De leden van de SP-fractie vragen de regering hoeveel mensen voordeel ondervinden
van deze wet. Hoeveel mensen in Nederland hebben een nv of bv met natuurschoon in
bezit? Hoeveel van hen moesten tot het genoemde besluit dividendbelasting inhouden
en nu niet meer? Met andere woorden; door hoeveel mensen wordt de 20.000 euro aan
verlichting van administratieve lasten verdeeld? In hoeveel gevallen, of welk percentage
van het geheel, kan de dividendbelasting niet worden verrekend met de inkomsten- of
vennootschapsbelasting?
Wat is de gemiddelde waarde van het natuurschoon per bezitter ervan, vragen de leden
van de SP-fractie. Welke andere fiscale faciliteiten zijn reeds aan hen toegekend
en wat is het budgettair beslag ervan?
Klopt het dat tegenover de lagere administratieve lasten à 20.000 euro voor de NSW-vennootschappen
structurele uitvoeringskosten staan van precies ditzelfde bedrag voor de Belastingdienst,
en daarnaast nog eens incidentele uitvoeringskosten van 140.000 euro, zo vragen de
leden van de SP-fractie.
De leden van de SP-fractie vragen of de regering kan uitsluiten dat er door het introduceren
van de vrijstelling een fors fiscaal voordeel ontstaat voor bezitters van natuurschoon.

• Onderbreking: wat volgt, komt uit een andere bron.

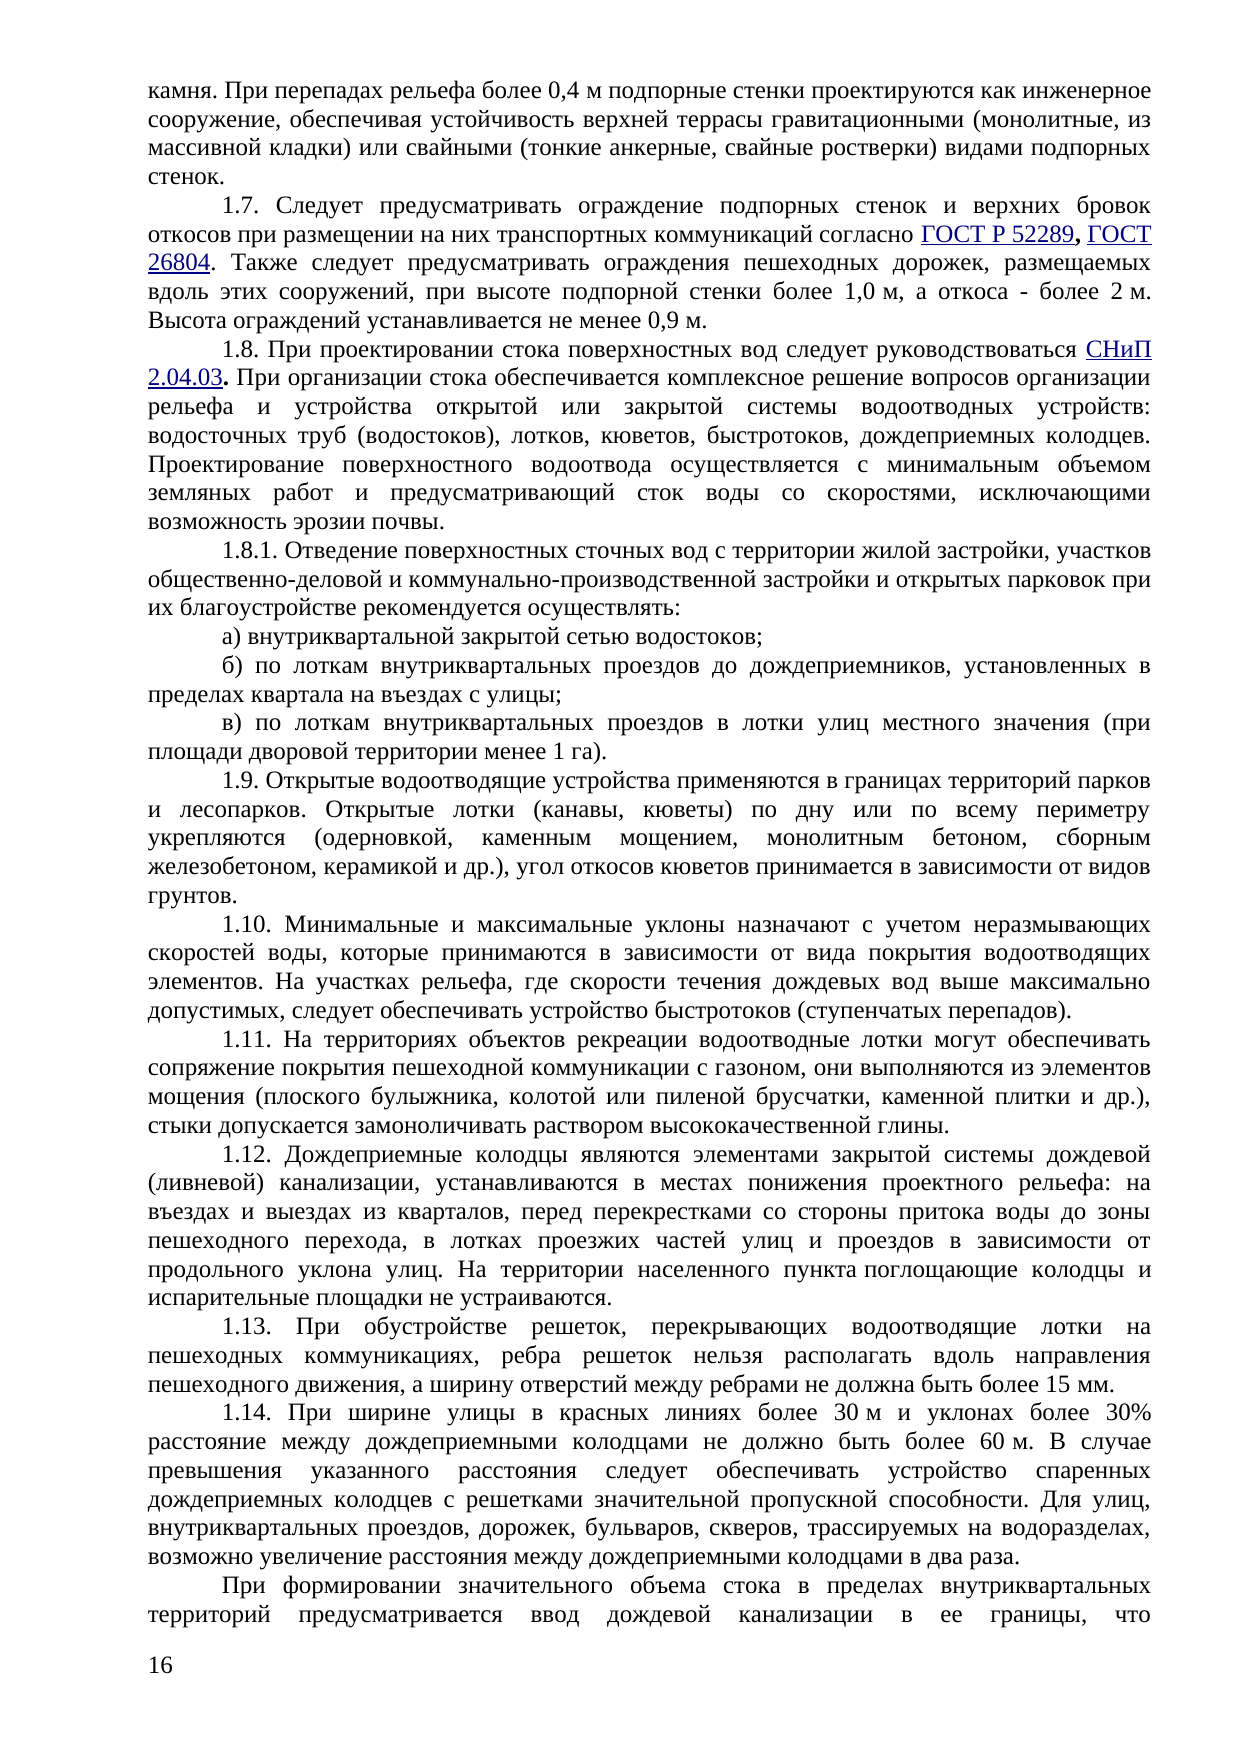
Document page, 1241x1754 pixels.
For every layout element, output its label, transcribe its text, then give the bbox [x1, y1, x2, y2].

text При формировании значительного объема стока в пределах внутриквартальных территорий предусматривается ввод дождевой канализации в ее границы, что [148, 1570, 1152, 1627]
text 1.8.1. Отведение поверхностных сточных вод с территории жилой застройки, участков общественно-­деловой и коммунально-­производственной застройки и открытых парковок при их благоустройстве рекомендуется осуществлять: [148, 535, 1152, 621]
text 1.10. Минимальные и максимальные уклоны назначают с учетом неразмывающих скоростей воды, которые принимаются в зависимости от вида покрытия водоотводящих элементов. На участках рельефа, где скорости течения дождевых вод выше максимально допустимых, следует обеспечивать устройство быстротоков (ступенчатых перепадов). [148, 909, 1152, 1024]
text 1.9. Открытые водоотводящие устройства применяются в границах территорий парков и лесопарков. Открытые лотки (канавы, кюветы) по дну или по всему периметру укрепляются (одерновкой, каменным мощением, монолитным бетоном, сборным железобетоном, керамикой и др.), угол откосов кюветов принимается в зависимости от видов грунтов. [148, 765, 1152, 909]
text 1.12. Дождеприемные колодцы являются элементами закрытой системы дождевой (ливневой) канализации, устанавливаются в местах понижения проектного рельефа: на въездах и выездах из кварталов, перед перекрестками со стороны притока воды до зоны пешеходного перехода, в лотках проезжих частей улиц и проездов в зависимости от продольного уклона улиц. На территории населенного пункта поглощающие колодцы и испарительные площадки не устраиваются. [148, 1139, 1152, 1311]
text 1.7. Следует предусматривать ограждение подпорных стенок и верхних бровок откосов при размещении на них транспортных коммуникаций согласно ГОСТ Р 52289, ГОСТ 26804. Также следует предусматривать ограждения пешеходных дорожек, размещаемых вдоль этих сооружений, при высоте подпорной стенки более 1,0 м, а откоса - более 2 м. Высота ограждений устанавливается не менее 0,9 м. [148, 190, 1152, 334]
text 1.11. На территориях объектов рекреации водоотводные лотки могут обеспечивать сопряжение покрытия пешеходной коммуникации с газоном, они выполняются из элементов мощения (плоского булыжника, колотой или пиленой брусчатки, каменной плитки и др.), стыки допускается замоноличивать раствором высококачественной глины. [148, 1024, 1152, 1139]
text в) по лоткам внутриквартальных проездов в лотки улиц местного значения (при площади дворовой территории менее 1 га). [148, 707, 1152, 765]
text 1.14. При ширине улицы в красных линиях более 30 м и уклонах более 30% расстояние между дождеприемными колодцами не должно быть более 60 м. В случае превышения указанного расстояния следует обеспечивать устройство спаренных дождеприемных колодцев с решетками значительной пропускной способности. Для улиц, внутриквартальных проездов, дорожек, бульваров, скверов, трассируемых на водоразделах, возможно увеличение расстояния между дождеприемными колодцами в два раза. [148, 1397, 1152, 1570]
text 1.13. При обустройстве решеток, перекрывающих водоотводящие лотки на пешеходных коммуникациях, ребра решеток нельзя располагать вдоль направления пешеходного движения, а ширину отверстий между ребрами не должна быть более 15 мм. [148, 1311, 1152, 1397]
text камня. При перепадах рельефа более 0,4 м подпорные стенки проектируются как инженерное сооружение, обеспечивая устойчивость верхней террасы гравитационными (монолитные, из массивной кладки) или свайными (тонкие анкерные, свайные ростверки) видами подпорных стенок. [148, 75, 1152, 190]
text 1.8. При проектировании стока поверхностных вод следует руководствоваться СНиП 2.04.03. При организации стока обеспечивается комплексное решение вопросов организации рельефа и устройства открытой или закрытой системы водоотводных устройств: водосточных труб (водостоков), лотков, кюветов, быстротоков, дождеприемных колодцев. Проектирование поверхностного водоотвода осуществляется с минимальным объемом земляных работ и предусматривающий сток воды со скоростями, исключающими возможность эрозии почвы. [148, 334, 1152, 535]
text б) по лоткам внутриквартальных проездов до дождеприемников, установленных в пределах квартала на въездах с улицы; [148, 650, 1152, 707]
text а) внутриквартальной закрытой сетью водостоков; [148, 621, 1152, 650]
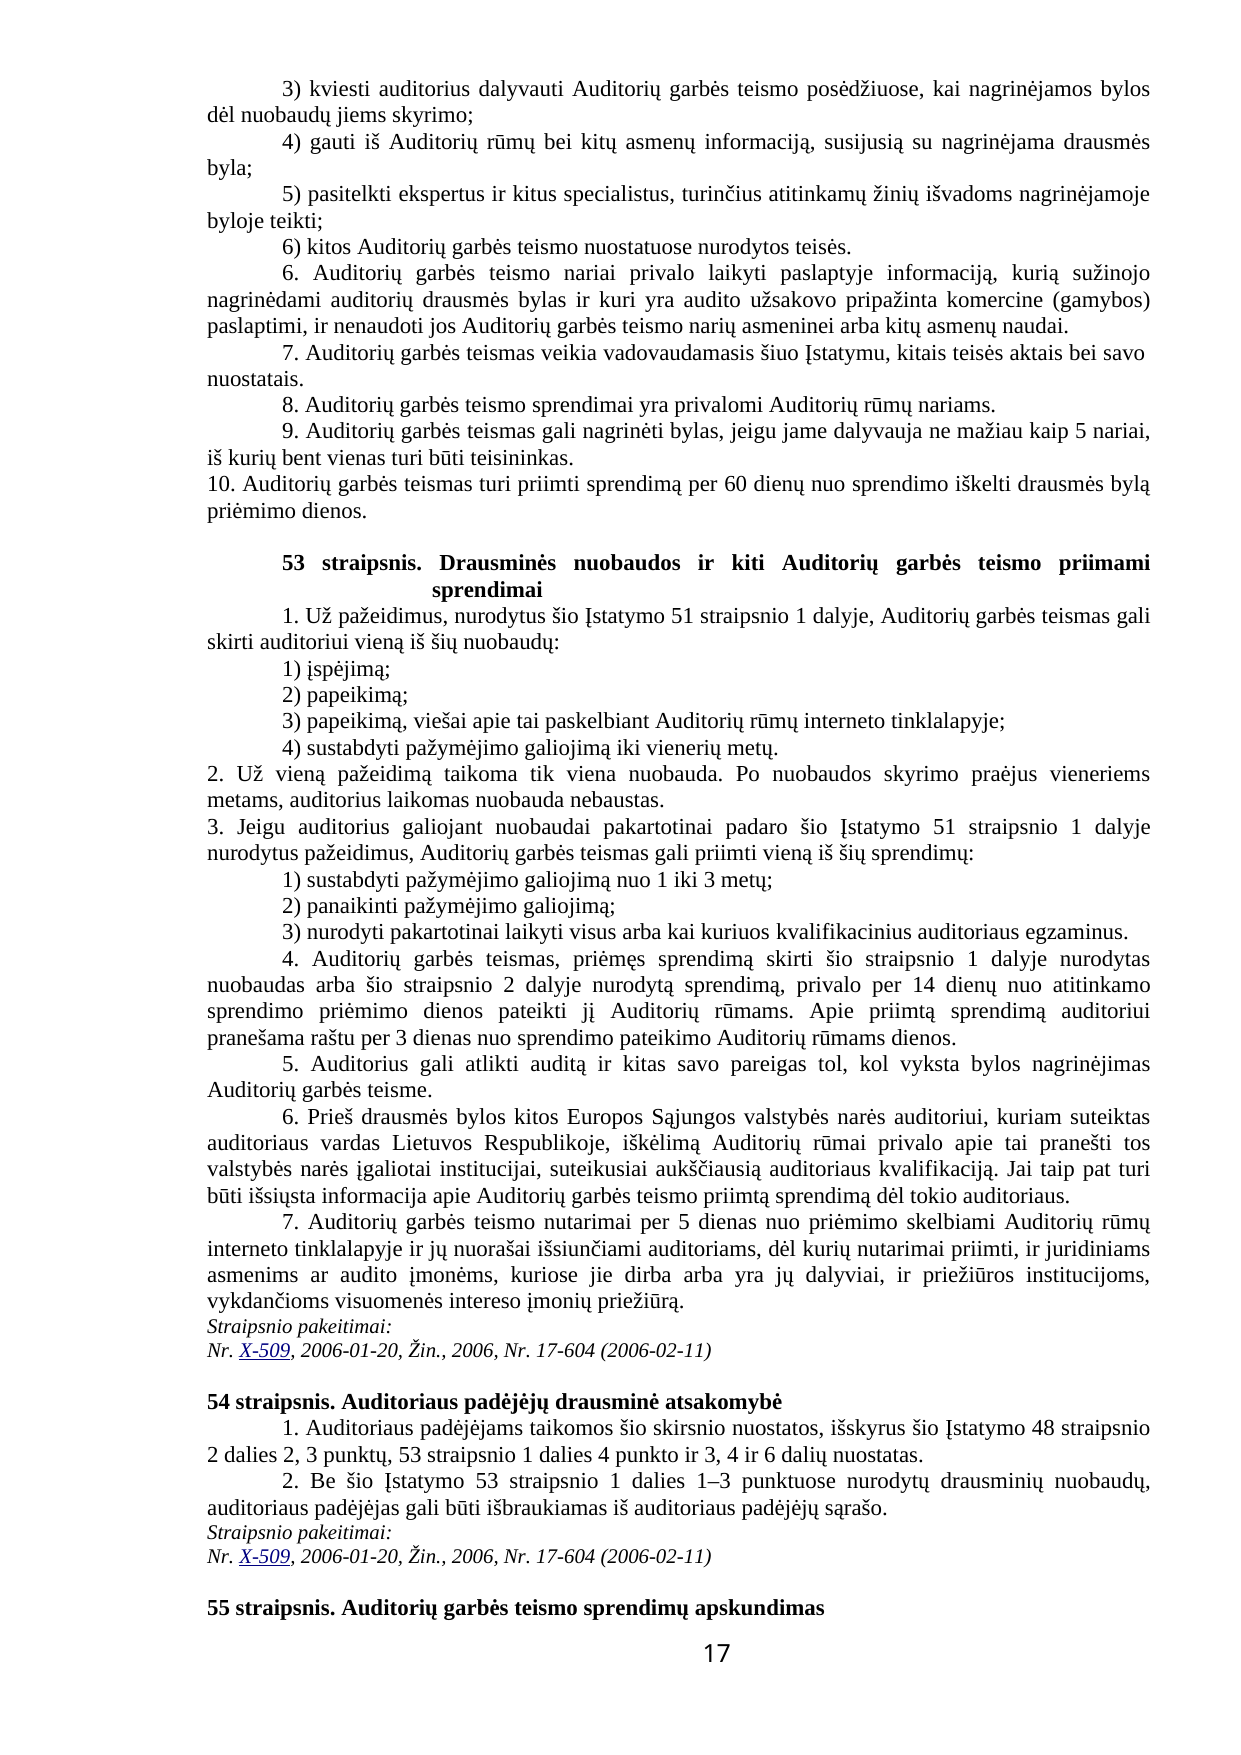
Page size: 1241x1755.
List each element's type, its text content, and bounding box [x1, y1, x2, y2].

Kan de regering toelichten in hoeverre natuurschoon te lijden heeft onder de inhoudingsplicht
van dividendbelasting, zo vragen de leden van de SP-fractie.
De leden van de PvdA-fractie vragen onder welke voorwaarden een lichaam wordt vrijgesteld.
Kan een lichaam naast landgoederen nog andere bezittingen hebben; wat betekent hoofdzakelijk
in dezen? Wat gebeurt er met lichamen die buitenlandse aandeelhouders hebben? In hoeverre
kan een NSW-vennootschap überhaupt winst hebben die uitgekeerd kan worden, en kan
het niet juist wenselijk zijn om daar aangifte van te blijven doen? Zeker aangezien
een NSW-lichaam geen onderneming kan drijven zouden de uit te keren winsten toch zeer
beperkt moeten zijn. Om hoeveel aangiftes gaat het per jaar en is dit aantal aangiftes
het waard om permanent een controle-instrument op te geven?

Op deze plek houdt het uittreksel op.